Explore the material:
A. From the text on math word problems for English learners, list each phase of the tested intervention along with what that phase covered.
B. Copy out the records word for word, starting at the very beginning of the records and ending after the line that contains "Гарантия на товар". Omit the pictures.

Start of Document section

Mathematical word problems demand three simultaneous cognitive processes: mathematical reasoning, reading comprehension, and language processing. This triple demand creates excessive cognitive load on working memory, especially for students still developing English proficiency.

Consider what happens when an English learner encounters “Maria has three-fifths of a pizza.” Before solving anything, the child must decode “three-fifths,” understand the possessive “has,” and visualize the mathematical relationship—all while holding the problem structure in mind. Each linguistic hurdle consumes cognitive resources needed for mathematical thinking.

The challenge intensifies because in the US one survey reported that 51% of educators said they or the teachers they supervise received no professional development on how to engage English Learners’ families; and 57% said they lacked training. Source: Education Week

Without proper training, even well-intentioned educators struggle to distinguish whether a student’s difficulty stems from language barriers or actual mathematical learning disabilities. The result? Students either get inappropriate special education referrals or miss intervention they genuinely need.

4 phase intervention process

Comprehension Intervention for Hispanic Students

The featured study tested a four-phase intervention with 43 third-grade Hispanic children experiencing mathematical difficulties, compared against 32 control peers in the southwestern United States.

Phase 1 focused on problem understanding through making connections, visualization, and metacognitive monitoring.
Phase 2 taught information analysis using text marking and visual representations.
Phase 3 introduced collaborative practice with peer support.
Phase 4 built toward independent application.

The results exceeded expectations. Students in the intervention group showed medium effect sizes across multiple assessments (g = 0.59-0.70)—substantially higher than average effects for similar interventions. More importantly, the study revealed that reading comprehension emerged as a stronger predictor of success than working memory capacity. This finding fundamentally challenges assumptions about what drives mathematical difficulty in English learners.

Making Math Easier to Understand

The intervention worked by removing unnecessary mental obstacles—the brain power students waste trying to decode confusing instructions instead of actually learning math. By clearly teaching vocabulary and breaking down information step-by-step, students could focus their energy on understanding the math itself, not figuring out what they were supposed to do.

Reading and math skills support each other. When students read better, they solve math problems more easily. When they practice math reasoning, their overall reading comprehension improves too.

The research shows that for English learners, language understanding isn’t just helpful for math—it’s the foundation everything else builds on. Without it, students struggle with all aspects of learning, no matter how strong their number skills are.

End of Document section
Start of Listed entries

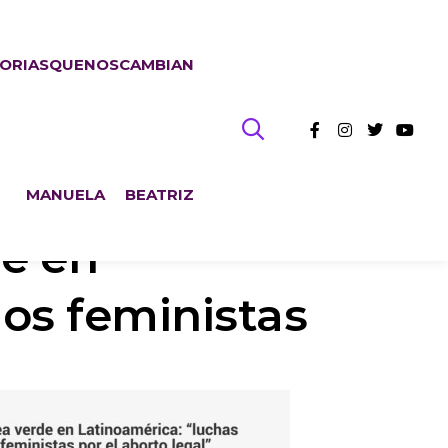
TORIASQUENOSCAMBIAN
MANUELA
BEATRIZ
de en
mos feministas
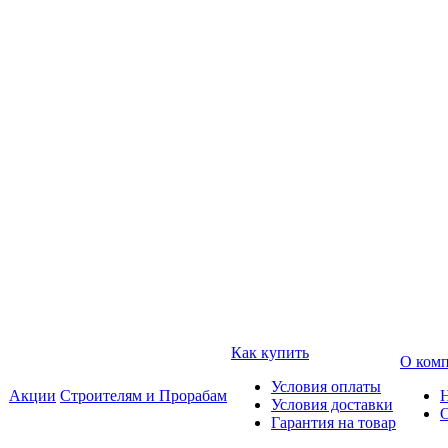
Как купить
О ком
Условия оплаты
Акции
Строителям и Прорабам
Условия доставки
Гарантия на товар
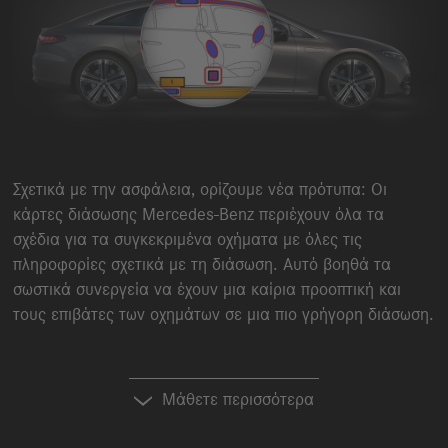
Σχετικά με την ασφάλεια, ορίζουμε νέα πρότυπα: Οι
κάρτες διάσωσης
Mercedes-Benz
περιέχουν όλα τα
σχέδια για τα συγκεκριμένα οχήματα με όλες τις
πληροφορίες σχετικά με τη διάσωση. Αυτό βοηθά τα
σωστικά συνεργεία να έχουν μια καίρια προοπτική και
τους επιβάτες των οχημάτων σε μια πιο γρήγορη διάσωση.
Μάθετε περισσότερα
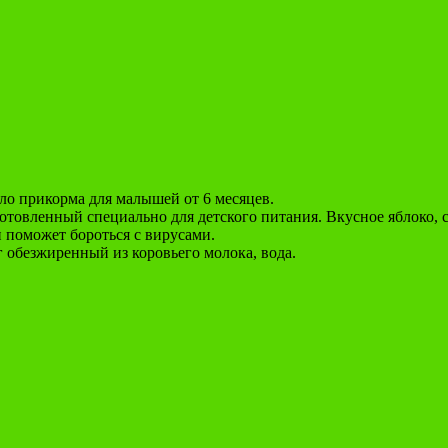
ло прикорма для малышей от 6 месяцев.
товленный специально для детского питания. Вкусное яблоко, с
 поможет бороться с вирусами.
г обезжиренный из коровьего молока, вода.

End of Listed entries

Your responses:
A.
Phase 1: problem understanding through making connections, visualization, and metacognitive monitoring
Phase 2: information analysis using text marking and visual representations
Phase 3: collaborative practice with peer support
Phase 4: independent application

B.
TORIASQUENOSCAMBIAN
MANUELA
BEATRIZ
de en
mos feministas
Как купить
О ком
Условия оплаты
Акции
Строителям и Прорабам
Условия доставки
Гарантия на товар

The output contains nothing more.